The three main uses of AI for any content creator today are for research, creating outlines, and the content itself. While it is not really approved in many places around the world to use AI for content creation, using AI for research and creating outlines is quite all right. Here are three examples of it:


Here you can see that CPU generation can be a difficult concept to grasp, but AI simplifies it and explains it in layman’s terms. For someone looking to write about it, this can prove vital as research instead of having to understand it through Google.


Creating outlines is another way where AI is used, as you can see. It simplifies the process and helps the writer focus their research on specific areas by creating an outline, as seen above.


And in this prompt, you can see that the content written by AI is quite comprehensive. However, it is unacceptable as the ethical moral of doing this still hangs in the balance.

Now, as quick as AI is in writing content, some tools can catch it just as quickly. One such example would be EditPad’s own AI Content Detector. This tool uses the same techniques that we talked about earlier and can detect AI-written text like this:

As you can see, even if the writer has made some changes, it is still detecting it as AI-written content. So, let us keep going to find out how you can get rid of this detection.

This is when using EditPad’s paraphrasing tool can be handy to help you remove AI content. We have AI-written content, and now all we need to do is use EditPad’s paraphrasing to remove AI content from our text. Here is how:

You can see that EditPad has rephrased the text quite a bit. So, does it remove AI content detection? Let us evaluate it:

You can see that the content’s human-written percentage has gone from 53% to 92%. This tells you that EditPad does indeed help you remove AI-content detection. Now, there are plenty of content modes offered by this tool, such as:






That means users can try more than one type of content mode to match the rest of their text. This also helps in matching the content with the rest of their text.

Manual paraphrasing can be thorough but also lengthy.
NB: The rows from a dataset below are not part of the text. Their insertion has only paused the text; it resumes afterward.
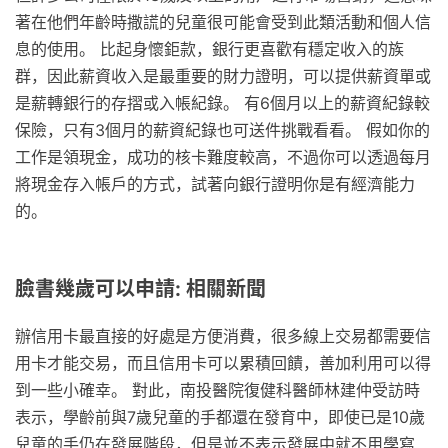
著在他們年齡時撒謊的兒童很可能會受到此類活動和個人信
息的使用。 比起身懷鉅款，銀行更喜歡有穩定收入的族
群，因此薪資收入是最重要的財力證明，可以提供薪資單或
是薪轉銀行的存摺或入帳紀錄。 有6個月以上的薪資紀錄較
保險，只有3個月的薪資紀錄也可送件挑戰看看。 假如你的
工作是領現金，成功的核卡難度較高，不過你可以透過每月
將現金存入帳戶的方式，試著向銀行證明你是有經濟能力
的。
臉書幾歲可以申請: 相關新聞
辦信用卡最直接的好處是方便消費，很多線上交易都需要信
用卡才能交易，而且信用卡可以累積回饋，善加利用可以得
到一些小確幸。 對此，南投醫院復健科醫師林建仲受訪時
表示，學齡前與7歲兒童的手都還在發育中，即使已是10歲
兒童的手仍在發展階段，但是並不表示發展中就不用學寫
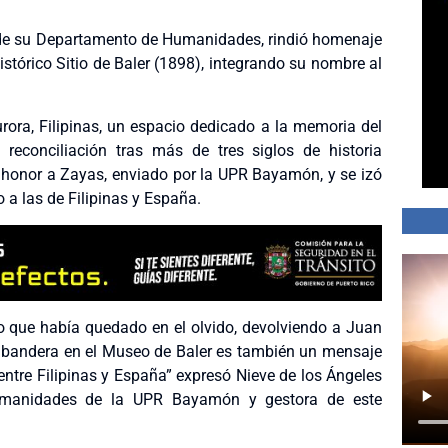
 de su Departamento de Humanidades, rindió homenaje
istórico Sitio de Baler (1898), integrando su nombre al
urora, Filipinas, un espacio dedicado a la memoria del
 reconciliación tras más de tres siglos de historia
 honor a Zayas, enviado por la UPR Bayamón, y se izó
 a las de Filipinas y España.
o que había quedado en el olvido, devolviendo a Juan
ra bandera en el Museo de Baler es también un mensaje
entre Filipinas y España” expresó Nieve de los Ángeles
Humanidades de la UPR Bayamón y gestora de este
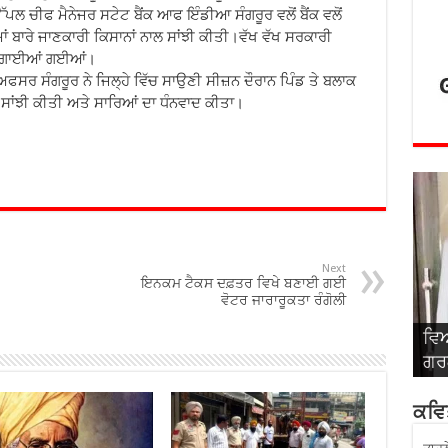
ਪਲ ਚੀਫ ਮੈਨੇਜਰ ਸਟੇਟ ਬੈਂਕ ਆਫ ਇੰਡੀਆ ਸੰਗਰੂਰ ਵਲੋਂ ਬੈਂਕ ਵਲੋਂ
ਬਾਰੇ ਜਾਣਕਾਰੀ ਕਿਸਾਨਾਂ ਨਾਲ ਸਾਂਝੀ ਕੀਤੀ।ਵੱਖ ਵੱਖ ਸਰਕਾਰੀ
ੀ ਲਗਾਈਆਂ ਗਈਆਂ।
ਫਸਰ ਸੰਗਰੂਰ ਨੇ ਜਿਲ੍ਹੇ ਵਿੱਚ ਸਾਉਣੀ ਸੀਜ਼ਨ ਦੌਰਾਨ ਪਿੰਡ ਤੇ ਬਲਾਕ
ਰੀ ਸਾਂਝੀ ਕੀਤੀ ਅਤੇ ਸਾਰਿਆਂ ਦਾ ਧੰਨਵਾਦ ਕੀਤਾ।
Next
ਇਨਕਮ ਟੈਕਸ ਦਫ਼ਤਰ ਵਿਖੇ ਬਣਾਈ ਗਈ
ਵੋਟਰ ਜਾਰਾਰੂਕਤਾ ਰੰਗੋਲੀ
ਵਿਆ
ਵਿਆ
ਵਿਆ
ਵਿਆ
ਵਿਆ
ਗਰਗ
ਸਿੰ
ਅਤੇ
ਬਾਂ
ਰਾ
ਕਵਿਤ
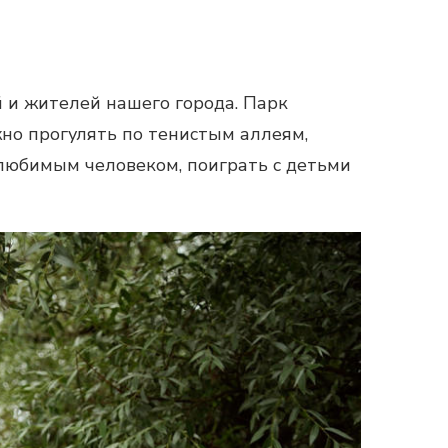
 и жителей нашего города. Парк
но прогулять по тенистым аллеям,
 любимым человеком, поиграть с детьми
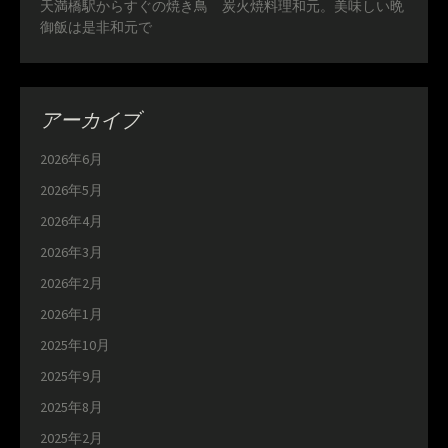
天満橋駅からすぐの焼き鳥 炭火焼料理和元。美味しい晩
御飯は是非和元で
アーカイブ
2026年6月
2026年5月
2026年4月
2026年3月
2026年2月
2026年1月
2025年10月
2025年9月
2025年8月
2025年2月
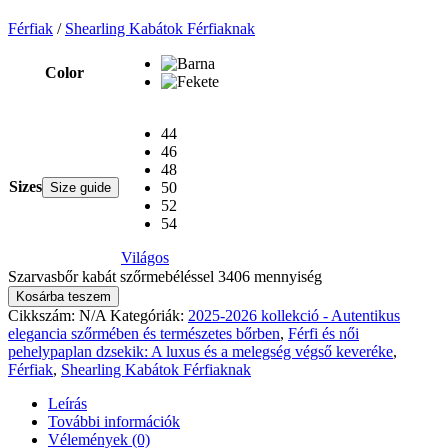
Férfiak
/
Shearling Kabátok Férfiaknak
Color
44
46
48
Sizes
50
Size guide
52
54
Világos
Szarvasbőr kabát szőrmebéléssel 3406 mennyiség
Kosárba teszem
Cikkszám:
N/A
Kategóriák:
2025-2026 kollekció - Autentikus
elegancia szőrmében és természetes bőrben
,
Férfi és női
pehelypaplan dzsekik: A luxus és a melegség végső keveréke
,
Férfiak
,
Shearling Kabátok Férfiaknak
Leírás
További információk
Vélemények (0)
Moreover, manual paraphrasing takes a lot of time and might even cause additional stress. All of the things that we did in this article basically took only a few seconds.

From generating text with GPT to rephrasing it with EditPad’s paraphrasing tool, it all took less than 5 minutes. Now, consider all the hassle manual paraphrasing can cause, such as:

Reading and understanding.

Writing and proofreading.

And finalizing by checking for AI content again.

Even then, chances are AI content might still be there. Whereas using a paraphraser removes any doubt that the content will not be the same as it was before—we saw the demonstration above. For instance, EditPad’s paraphrasing was:



And easier.

It did not just save us from the hassle, but it also saved us from the implications of AI content detection. Therefore, EditPad paraphrasing is not only better than manual paraphrasing; it is also quicker and easier to do.

These are some of the key essentials of removing AI content with the help of EditPad’s paraphrasing tool. Using AI responsibly is the best way to ensure that no unethical outcome of the technology happens.

That is why writers should try a few different things, like using EditPad’s paraphrasing tool. Not only did it rid the content of AI-generated text quickly, but it also generated better text. Therefore, it is essential for those who use AI to assist with content writing.